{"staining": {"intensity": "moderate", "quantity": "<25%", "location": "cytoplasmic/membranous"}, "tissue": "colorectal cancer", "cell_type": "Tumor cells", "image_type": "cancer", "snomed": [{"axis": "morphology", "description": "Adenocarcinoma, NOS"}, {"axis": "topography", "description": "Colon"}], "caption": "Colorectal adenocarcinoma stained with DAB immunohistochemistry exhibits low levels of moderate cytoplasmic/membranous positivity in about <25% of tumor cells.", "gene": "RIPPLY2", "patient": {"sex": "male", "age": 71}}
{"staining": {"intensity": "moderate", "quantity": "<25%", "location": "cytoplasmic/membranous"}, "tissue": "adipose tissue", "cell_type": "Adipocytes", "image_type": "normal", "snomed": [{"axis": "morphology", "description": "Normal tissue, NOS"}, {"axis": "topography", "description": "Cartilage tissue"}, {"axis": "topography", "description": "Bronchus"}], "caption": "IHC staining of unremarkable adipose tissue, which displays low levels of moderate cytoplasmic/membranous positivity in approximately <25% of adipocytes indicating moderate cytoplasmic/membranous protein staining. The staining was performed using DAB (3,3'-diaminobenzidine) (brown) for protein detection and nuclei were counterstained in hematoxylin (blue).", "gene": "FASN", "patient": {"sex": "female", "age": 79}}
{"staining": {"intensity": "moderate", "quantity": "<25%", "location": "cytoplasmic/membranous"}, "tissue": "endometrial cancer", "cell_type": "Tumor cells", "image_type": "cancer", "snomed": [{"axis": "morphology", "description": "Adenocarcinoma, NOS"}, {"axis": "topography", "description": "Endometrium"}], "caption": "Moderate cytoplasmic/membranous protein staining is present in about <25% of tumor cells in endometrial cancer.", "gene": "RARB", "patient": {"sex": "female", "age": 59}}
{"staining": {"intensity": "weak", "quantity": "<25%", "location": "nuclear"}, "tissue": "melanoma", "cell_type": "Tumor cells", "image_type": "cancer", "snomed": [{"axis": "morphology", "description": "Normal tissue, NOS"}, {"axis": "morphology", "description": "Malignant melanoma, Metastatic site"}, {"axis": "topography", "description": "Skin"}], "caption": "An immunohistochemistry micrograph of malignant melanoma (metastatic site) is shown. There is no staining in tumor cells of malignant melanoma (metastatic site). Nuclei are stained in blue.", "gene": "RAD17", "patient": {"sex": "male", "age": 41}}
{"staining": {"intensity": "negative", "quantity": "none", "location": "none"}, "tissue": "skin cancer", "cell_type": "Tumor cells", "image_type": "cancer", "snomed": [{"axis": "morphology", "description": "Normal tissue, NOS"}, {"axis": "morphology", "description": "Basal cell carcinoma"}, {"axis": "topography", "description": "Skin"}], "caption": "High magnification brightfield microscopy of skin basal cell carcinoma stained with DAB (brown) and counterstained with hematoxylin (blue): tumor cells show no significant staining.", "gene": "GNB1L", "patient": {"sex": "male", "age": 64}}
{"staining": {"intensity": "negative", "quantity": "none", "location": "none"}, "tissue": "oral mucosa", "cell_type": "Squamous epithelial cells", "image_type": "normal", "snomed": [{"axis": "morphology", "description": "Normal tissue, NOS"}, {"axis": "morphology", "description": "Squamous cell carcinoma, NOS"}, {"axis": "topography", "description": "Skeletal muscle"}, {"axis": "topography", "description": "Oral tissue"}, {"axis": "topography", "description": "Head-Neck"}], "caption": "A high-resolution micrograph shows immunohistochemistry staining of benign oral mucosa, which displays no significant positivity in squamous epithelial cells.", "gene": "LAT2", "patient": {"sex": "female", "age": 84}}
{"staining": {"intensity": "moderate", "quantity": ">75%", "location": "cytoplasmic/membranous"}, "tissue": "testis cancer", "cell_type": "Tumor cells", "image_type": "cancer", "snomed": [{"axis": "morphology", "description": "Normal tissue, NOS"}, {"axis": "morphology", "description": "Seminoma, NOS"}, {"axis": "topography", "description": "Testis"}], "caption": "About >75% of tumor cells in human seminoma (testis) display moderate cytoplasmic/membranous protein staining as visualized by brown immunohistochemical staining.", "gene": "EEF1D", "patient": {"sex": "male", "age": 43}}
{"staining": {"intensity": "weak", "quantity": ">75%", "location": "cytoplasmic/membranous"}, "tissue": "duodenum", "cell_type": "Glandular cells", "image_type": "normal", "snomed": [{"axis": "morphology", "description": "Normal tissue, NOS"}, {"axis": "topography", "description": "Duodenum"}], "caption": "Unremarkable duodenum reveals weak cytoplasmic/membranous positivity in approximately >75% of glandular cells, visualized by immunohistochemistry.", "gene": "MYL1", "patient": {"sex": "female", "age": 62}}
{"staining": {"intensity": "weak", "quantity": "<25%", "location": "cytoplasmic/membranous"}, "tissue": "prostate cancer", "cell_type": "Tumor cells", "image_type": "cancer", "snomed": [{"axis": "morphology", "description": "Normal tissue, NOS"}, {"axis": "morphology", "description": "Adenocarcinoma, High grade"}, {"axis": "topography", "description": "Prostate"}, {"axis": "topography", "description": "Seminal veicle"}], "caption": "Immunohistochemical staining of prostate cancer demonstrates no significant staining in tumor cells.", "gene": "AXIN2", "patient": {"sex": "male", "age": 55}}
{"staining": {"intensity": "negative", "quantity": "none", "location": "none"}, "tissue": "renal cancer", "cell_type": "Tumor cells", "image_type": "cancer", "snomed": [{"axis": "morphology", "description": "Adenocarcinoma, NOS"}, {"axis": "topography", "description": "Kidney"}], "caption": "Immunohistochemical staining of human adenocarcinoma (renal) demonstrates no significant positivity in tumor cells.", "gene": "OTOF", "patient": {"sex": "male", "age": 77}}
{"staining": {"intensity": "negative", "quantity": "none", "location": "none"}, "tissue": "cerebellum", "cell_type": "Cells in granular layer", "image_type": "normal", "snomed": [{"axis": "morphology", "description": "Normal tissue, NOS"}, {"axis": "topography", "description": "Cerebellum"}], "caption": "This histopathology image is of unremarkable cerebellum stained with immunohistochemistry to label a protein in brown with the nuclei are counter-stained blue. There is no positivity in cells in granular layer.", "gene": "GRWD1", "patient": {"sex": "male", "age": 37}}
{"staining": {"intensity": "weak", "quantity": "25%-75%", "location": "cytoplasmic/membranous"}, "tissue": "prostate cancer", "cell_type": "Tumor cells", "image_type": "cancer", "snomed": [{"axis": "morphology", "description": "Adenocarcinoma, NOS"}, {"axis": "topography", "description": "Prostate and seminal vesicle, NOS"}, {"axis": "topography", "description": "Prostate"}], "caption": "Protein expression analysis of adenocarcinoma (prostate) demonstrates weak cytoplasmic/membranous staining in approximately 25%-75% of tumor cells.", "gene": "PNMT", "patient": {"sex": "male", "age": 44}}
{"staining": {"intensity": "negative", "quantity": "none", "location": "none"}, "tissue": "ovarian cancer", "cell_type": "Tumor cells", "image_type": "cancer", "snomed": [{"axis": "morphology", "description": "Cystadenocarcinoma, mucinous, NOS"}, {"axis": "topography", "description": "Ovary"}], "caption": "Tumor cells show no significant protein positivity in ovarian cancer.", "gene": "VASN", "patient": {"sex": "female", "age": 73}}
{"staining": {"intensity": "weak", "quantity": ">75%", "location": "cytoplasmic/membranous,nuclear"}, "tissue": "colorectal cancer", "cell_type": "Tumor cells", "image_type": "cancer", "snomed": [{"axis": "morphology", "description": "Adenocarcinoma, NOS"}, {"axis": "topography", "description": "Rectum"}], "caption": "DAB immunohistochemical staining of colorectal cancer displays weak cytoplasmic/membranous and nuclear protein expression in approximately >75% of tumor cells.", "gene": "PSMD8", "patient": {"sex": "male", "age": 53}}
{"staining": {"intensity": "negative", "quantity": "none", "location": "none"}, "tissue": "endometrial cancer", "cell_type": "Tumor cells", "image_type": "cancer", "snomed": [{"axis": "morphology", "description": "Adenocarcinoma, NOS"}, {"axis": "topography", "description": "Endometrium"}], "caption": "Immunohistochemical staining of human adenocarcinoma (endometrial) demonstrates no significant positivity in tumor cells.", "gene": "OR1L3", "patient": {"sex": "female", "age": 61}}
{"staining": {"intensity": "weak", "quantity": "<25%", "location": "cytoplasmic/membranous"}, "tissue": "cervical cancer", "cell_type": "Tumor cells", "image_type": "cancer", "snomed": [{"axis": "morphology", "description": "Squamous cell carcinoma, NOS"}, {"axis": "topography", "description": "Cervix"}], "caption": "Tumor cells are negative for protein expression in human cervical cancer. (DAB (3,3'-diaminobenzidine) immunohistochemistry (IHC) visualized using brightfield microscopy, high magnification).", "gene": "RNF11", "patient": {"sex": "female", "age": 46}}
********
- **Brief**
Everything above from the line with "cells in human" to the line with "human adenocarcinoma (renal)", both included, must be repeated exactly, and nothing outside that range.

- **Answer to the exercise**
{"staining": {"intensity": "moderate", "quantity": ">75%", "location": "cytoplasmic/membranous"}, "tissue": "testis cancer", "cell_type": "Tumor cells", "image_type": "cancer", "snomed": [{"axis": "morphology", "description": "Normal tissue, NOS"}, {"axis": "morphology", "description": "Seminoma, NOS"}, {"axis": "topography", "description": "Testis"}], "caption": "About >75% of tumor cells in human seminoma (testis) display moderate cytoplasmic/membranous protein staining as visualized by brown immunohistochemical staining.", "gene": "EEF1D", "patient": {"sex": "male", "age": 43}}
{"staining": {"intensity": "weak", "quantity": ">75%", "location": "cytoplasmic/membranous"}, "tissue": "duodenum", "cell_type": "Glandular cells", "image_type": "normal", "snomed": [{"axis": "morphology", "description": "Normal tissue, NOS"}, {"axis": "topography", "description": "Duodenum"}], "caption": "Unremarkable duodenum reveals weak cytoplasmic/membranous positivity in approximately >75% of glandular cells, visualized by immunohistochemistry.", "gene": "MYL1", "patient": {"sex": "female", "age": 62}}
{"staining": {"intensity": "weak", "quantity": "<25%", "location": "cytoplasmic/membranous"}, "tissue": "prostate cancer", "cell_type": "Tumor cells", "image_type": "cancer", "snomed": [{"axis": "morphology", "description": "Normal tissue, NOS"}, {"axis": "morphology", "description": "Adenocarcinoma, High grade"}, {"axis": "topography", "description": "Prostate"}, {"axis": "topography", "description": "Seminal veicle"}], "caption": "Immunohistochemical staining of prostate cancer demonstrates no significant staining in tumor cells.", "gene": "AXIN2", "patient": {"sex": "male", "age": 55}}
{"staining": {"intensity": "negative", "quantity": "none", "location": "none"}, "tissue": "renal cancer", "cell_type": "Tumor cells", "image_type": "cancer", "snomed": [{"axis": "morphology", "description": "Adenocarcinoma, NOS"}, {"axis": "topography", "description": "Kidney"}], "caption": "Immunohistochemical staining of human adenocarcinoma (renal) demonstrates no significant positivity in tumor cells.", "gene": "OTOF", "patient": {"sex": "male", "age": 77}}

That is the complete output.